__SUPPLIED PASSAGE__:

#####

# Coroplast for wall panels?



## Death Wraith (Mar 23, 2006)

I'm wondering if anybody has experience building wall panels with 2x2 (or 2/3 or 2/4) framing and coroplast panels for covering? I've been given a chance to build a new indoor haunt (only about 1300 sq. ft.) and I need to build walls. The company has an on-site printing studio that can put just about anything on coroplast sheets. I'm hoping to be able to find a hi-rez photo of a dingy asylum-type wall (the theme of my haunt) but I haven't talked to the graphics guy that does the printing to see what is possible. Cost isn't really an issue either at this point.

Any advice as to what might be possible or limitations?

DW


----------



## Eeeekim (Aug 14, 2009)

I work at a Print Shop, and I would think If you have the money then there is no limit to what can be Printed. Standard Coroplast Is not very strong, but they do make Thicker Types like 1/2 inch. Either way you'll need a frame of some type to keep it up.
100 dpi at full size will work well for most images.


----------



## fontgeek (Jul 24, 2006)

It could probably work for your needs, but, as already noted, it needs to be well supported, or you might consider just putting grommets at the top corners and have the panels hanging. The material itself is reasonably durable for temporary signs, but if people will be leaning on it, or hitting it with much force, it may not survive it if it's just lightly framed out. If you hang the panels, it allows the panels to swing rather than buckle or tear.

#####

__SUPPLIED INFORMATION__:
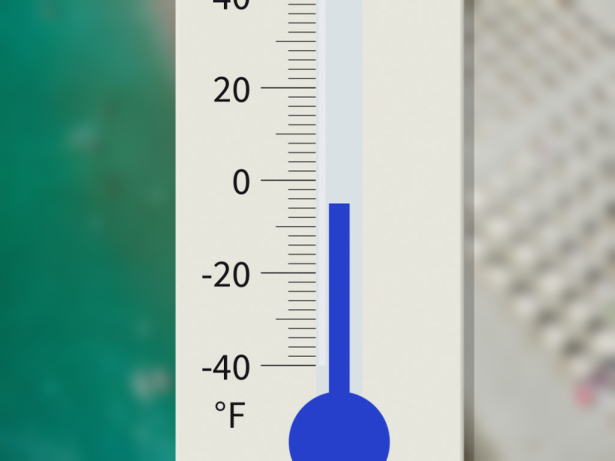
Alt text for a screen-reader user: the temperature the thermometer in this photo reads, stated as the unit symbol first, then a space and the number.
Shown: °F -5
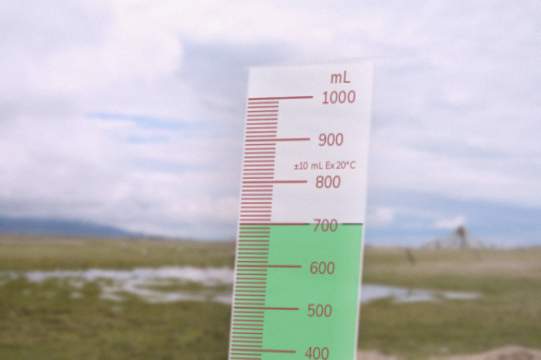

#####

__ASSIGNMENT__: Carry on the coroplast wall panel thread from the end of its final post.

__RESPONSE TO THIS TASK__:
As far as the "texture" goes, I'm not sure what an asylum wall would look like, compared to any other dingy wall. Even at only 100 DPI it means you are looking for a 4800 x 9600 DPI image, at a minimum, though slightly larger would be better. And ideally you would want more than just one image so that all of your panels don't look exactly the same, though you could flip or rotate the images to help at that end of things.
The more descriptive you are with your needs the easier it is for us to help you find or create it/them.


----------



## beelce (Jul 21, 2007)

Coroplast is a great material for all kinds of signage...
We use it all the time in our shop. The 1/2" (10ml) stuff is really strong.

However, It burns with a quick intense flame and drips burning puddles of molten plastic........FLAMMABLE....!!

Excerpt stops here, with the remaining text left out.